La primera escena de este drama se desarrolla en la sede misma del poder. En el Palacio Nacional.
Una mujer periodista se planta frente al presidente de la República, cuya puerta se abre cada mañana para llevar la reiteración cotidiana de su ideario y su catequesis, al país entero. Ágora y púlpito presidencial al mismo tiempo. Vitrina de control de precios; arena para desmentidos de prensa, foro de serenatas, mañanitas y pirotécnica verbal; estanquillo para solicitudes de atención, camuflaje de la presión a grupos reacios, queja y denuesto lambiscón contra los pocos adversarios al régimen.
Todo eso.
La mujer le dice al presidente: temo por mi vida.
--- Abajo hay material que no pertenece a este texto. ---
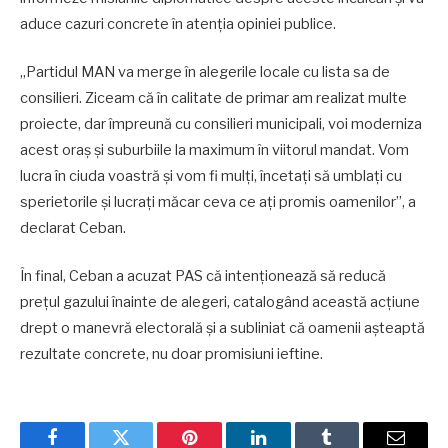
aduce cazuri concrete în atenția opiniei publice.
„Partidul MAN va merge în alegerile locale cu lista sa de
consilieri. Ziceam că în calitate de primar am realizat multe
proiecte, dar împreună cu consilieri municipali, voi moderniza
acest oraș și suburbiile la maximum în viitorul mandat. Vom
lucra în ciuda voastră și vom fi mulți, încetați să umblați cu
sperietorile și lucrați măcar ceva ce ați promis oamenilor”, a
declarat Ceban.
În final, Ceban a acuzat PAS că intenționează să reducă
prețul gazului înainte de alegeri, catalogând această acțiune
drept o manevră electorală și a subliniat că oamenii așteaptă
rezultate concrete, nu doar promisiuni ieftine.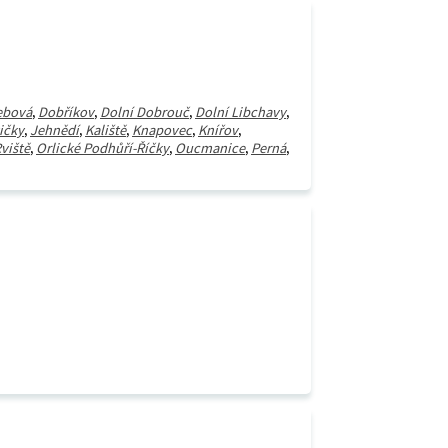
ebová
,
Dobříkov
,
Dolní Dobrouč
,
Dolní Libchavy
,
ičky
,
Jehnědí
,
Kaliště
,
Knapovec
,
Knířov
,
viště
,
Orlické Podhůří-Říčky
,
Oucmanice
,
Perná
,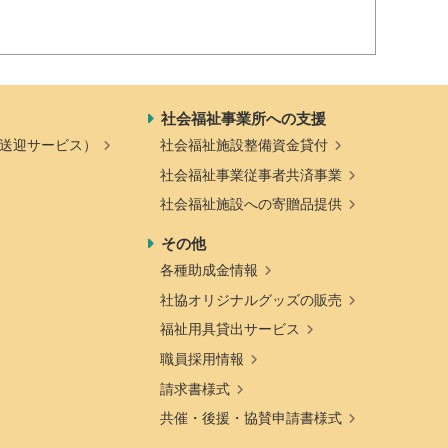
社会福祉事業所への支援
送迎サービス）
社会福祉施設整備資金貸付
社会福祉事業従事者共済事業
社会福祉施設への寄贈品提供
その他
各種助成金情報
社協オリジナルグッズの販売
福祉用具貸出サービス
職員採用情報
請求書様式
共催・後援・協賛申請書様式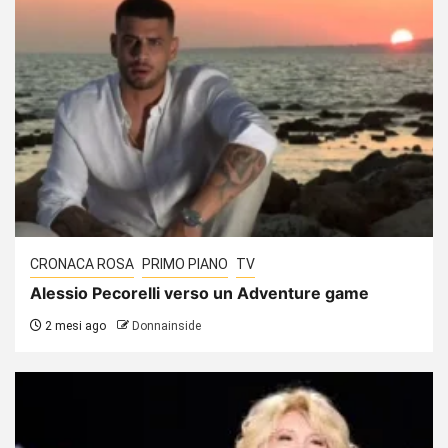
CRONACA ROSA
PRIMO PIANO
TV
Alessio Pecorelli verso un Adventure game
2 mesi ago
Donnainside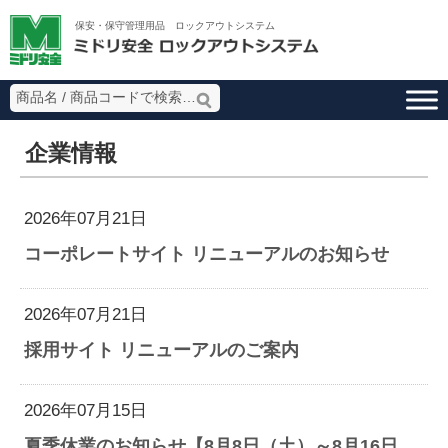
ミドリ安全 ロッ
保安・保守管理用品 ロックアウトシステム
企業情報
2026年07月21日
コーポレートサイト リニューアルのお知らせ
2026年07月21日
採用サイト リニューアルのご案内
2026年07月15日
夏季休業のお知らせ【8月8日（土）～8月16日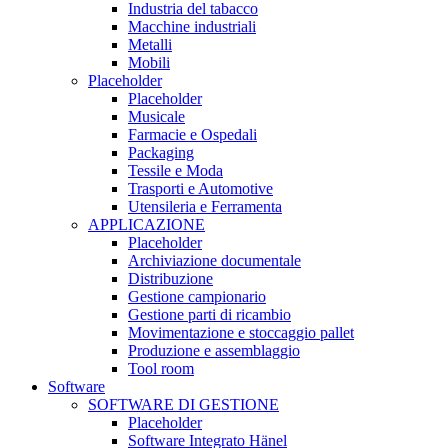
Industria del tabacco
Macchine industriali
Metalli
Mobili
Placeholder
Placeholder
Musicale
Farmacie e Ospedali
Packaging
Tessile e Moda
Trasporti e Automotive
Utensileria e Ferramenta
APPLICAZIONE
Placeholder
Archiviazione documentale
Distribuzione
Gestione campionario
Gestione parti di ricambio
Movimentazione e stoccaggio pallet
Produzione e assemblaggio
Tool room
Software
SOFTWARE DI GESTIONE
Placeholder
Software Integrato Hänel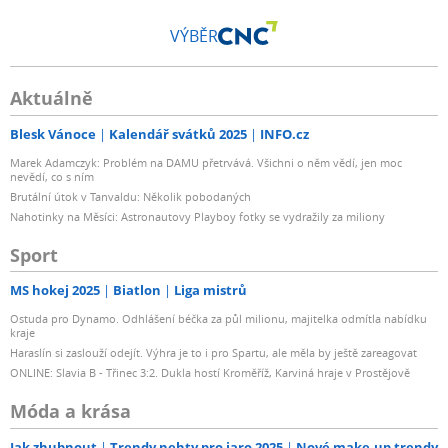
VÝBĚR
Aktuálně
Blesk Vánoce
Kalendář svátků 2025
INFO.cz
Marek Adamczyk: Problém na DAMU přetrvává. Všichni o něm vědí, jen moc
nevědí, co s ním
Brutální útok v Tanvaldu: Několik pobodaných
Nahotinky na Měsíci: Astronautovy Playboy fotky se vydražily za miliony
Sport
MS hokej 2025
Biatlon
Liga mistrů
Ostuda pro Dynamo. Odhlášení béčka za půl milionu, majitelka odmítla nabídku
kraje
Haraslín si zaslouží odejít. Výhra je to i pro Spartu, ale měla by ještě zareagovat
ONLINE: Slavia B - Třinec 3:2. Dukla hostí Kroměříž, Karviná hraje v Prostějově
Móda a krása
Jak zhubnout
Trendy nehty pro jaro 2025
Nové make-up trendy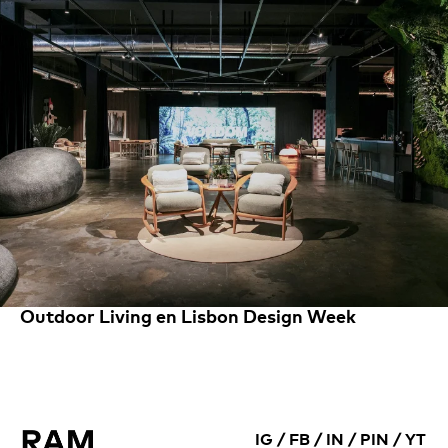
Outdoor Living en Lisbon Design Week
IG
/
FB
/
IN
/
PIN
/
YT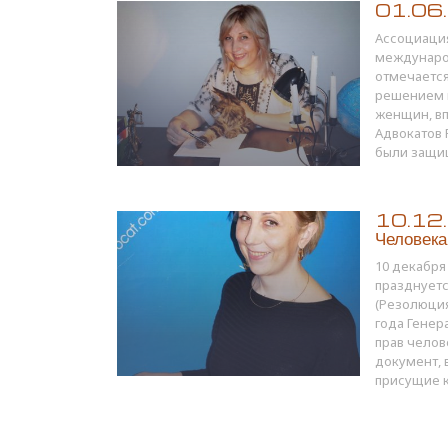
01.06.1
Ассоциация
междунаро
отмечается
решением 
женщин, вп
Адвокатов 
были защищ
10.12.1
Человека
10 декабр
празднует
(Резолюция
года Гене
прав челов
документ, 
присущие к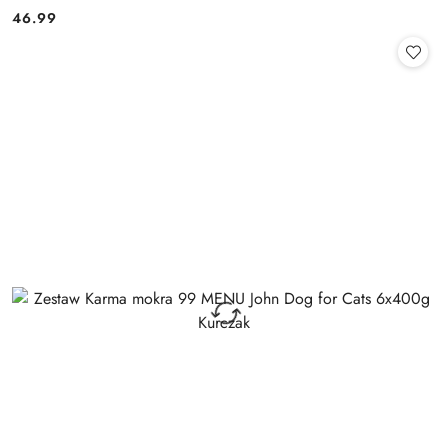
46.99
Cena: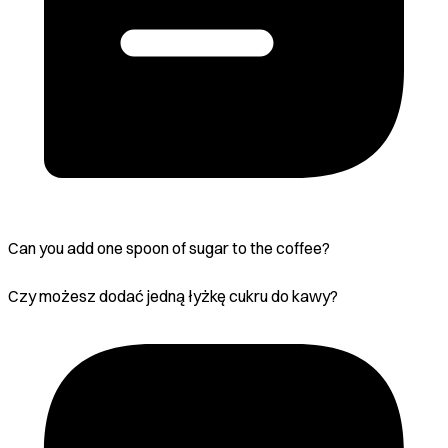
Can you add one spoon of sugar to the coffee?
Czy możesz dodać jedną łyżkę cukru do kawy?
Y ella escucha una voz entonada entre la displicencia, la paciencia de cada mañana y la indiferencia ante cualquier circunstancia fuera de su proyecto o su interés.
La voz da instrucciones a pesar de la naturaleza de la queja: la mujer plantea una injusticia laboral (los tribunales le darán tiempo después la razón) cometida en su agravio por una empresa propiedad del hombre a quien el presidente le entregó una candidatura invencible.
El empresario es altanero, grosero y soberbio. Pero además es muy rico, tanto como para financiar o colaborar con el partido por el cual detentó el gobierno de Baja California, hasta con un intento fracasado por extender su mandato legal. Una ambición ilimitada, tanto como su desvergüenza.
Pero por encima de todo es amigo del presidente.
La siguiente escena es en Baja California. Meses después la mujer gana el litigio laboral. Se le designa para intervenir la empresa. El ex gobernador ni siquiera se digna a recibir la documentación. Monta en furia.
Días después la –escena tercera–, la mujer es asesinada en la ciudad de Tijuana, donde días antes habían matado a otro periodista. Con ellos ya se acerca a los 50 el número de informadores de diferentes características, durante este gobierno cuyos funcionarios de los Derechos Humanos sin rubor confiesan: solo se procesa uno de cada diez casos de esta naturaleza.
Eso supera a los crímenes.
Una escena más es la gran queja. Periodistas en todo el país alzan la voz en la calle. No bastan los espacios profesionales. No son suficientes las planas ni los micrófonos; las cámaras de televisión; los blogs o las redes sociales.
La calle, el último recurso de la desesperación, el alarido doloroso, grito, el clamor y después, otra vez la indiferencia, las promesas, los recurrentes boletines informativos sin información; llegaremosalasúltimas consecuenciasseabatirásobrelosresponsablestodoelpesodelaley. Nada.La ley etérea, ingrávida, la ley inconsistente e inexistente en decenas de casos de esta naturaleza.
Tiempo de zopilotes, explica el presidente quien se queja a su vez de cómo sus adversarios los nostálgicos de la corrupción y bla, bla, bla, aprovechan estos hechos, para golpear a su bienhechora administración, a su transformación de la patria, etc., etc., como si se tratara de niños tirados a la basura,
La siguiente escena es, de nuevo, el pulpito presidencial. Nada logró la mujer asesinada con llevar su sospecha y su miedo, Nada impidió el artero atentado al llegar a su casa, excepto quizá la última certeza de morir con todo y el ridículo mecanismo de protección a periodistas. Ya se lo temía, pero el presidente aconseja calma, pide no relacionar las cosas cuya relación se exhibe con el insobornable lenguaje de los hechos.
No caigamos en la politiquería. Tampoco pidamos seguridad, mucho menos justicia, eso es cosa de inmunda grillería de pasquines huérfanos de chayote.
Sólo falta decir, merecido se lo tienen.
Mejor deberían unirse al coro territorial de Anita Vilchis, y cantar con ella, henchidos de moreno entusiasmo, las loas a la libertad de expresión consagrada por la Constitución y garantizada, alentada, respetada, protegida y enaltecida por el Supremo Gobierno, cada y cuando se presta la ocasión.
Año consagrado a Flores Magón y su “Regeneración”. Bonita canción. última escena.